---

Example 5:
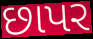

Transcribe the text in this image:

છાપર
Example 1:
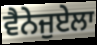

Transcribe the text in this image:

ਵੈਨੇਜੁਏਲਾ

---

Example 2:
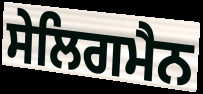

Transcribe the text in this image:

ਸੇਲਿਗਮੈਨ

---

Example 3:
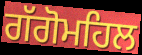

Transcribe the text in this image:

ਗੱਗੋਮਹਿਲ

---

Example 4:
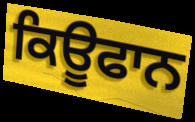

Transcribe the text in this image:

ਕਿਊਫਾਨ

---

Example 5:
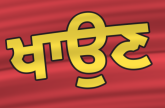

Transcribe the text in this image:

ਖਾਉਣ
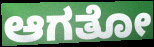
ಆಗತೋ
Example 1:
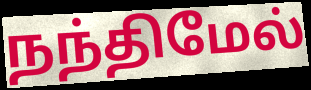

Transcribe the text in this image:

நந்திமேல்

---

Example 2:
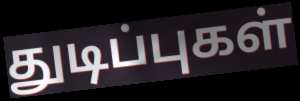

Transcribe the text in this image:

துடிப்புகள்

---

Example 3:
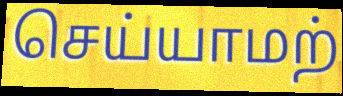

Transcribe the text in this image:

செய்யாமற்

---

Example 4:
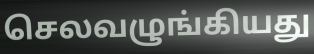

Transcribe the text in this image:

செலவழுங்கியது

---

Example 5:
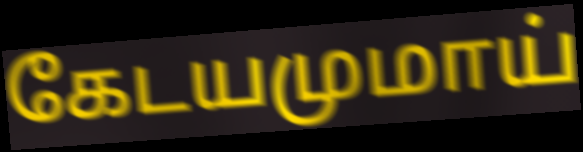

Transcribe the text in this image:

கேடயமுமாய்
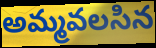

.....

Repeat the records in full, exactly as they appear, but with the pictures removed.

---

Example 5:

Transcribe the text in this image:

છાપર
Example 1:

Transcribe the text in this image:

ਵੈਨੇਜੁਏਲਾ

---

Example 2:

Transcribe the text in this image:

ਸੇਲਿਗਮੈਨ

---

Example 3:

Transcribe the text in this image:

ਗੱਗੋਮਹਿਲ

---

Example 4:

Transcribe the text in this image:

ਕਿਊਫਾਨ

---

Example 5:

Transcribe the text in this image:

ਖਾਉਣ
ಆಗತೋ
Example 1:

Transcribe the text in this image:

நந்திமேல்

---

Example 2:

Transcribe the text in this image:

துடிப்புகள்

---

Example 3:

Transcribe the text in this image:

செய்யாமற்

---

Example 4:

Transcribe the text in this image:

செலவழுங்கியது

---

Example 5:

Transcribe the text in this image:

கேடயமுமாய்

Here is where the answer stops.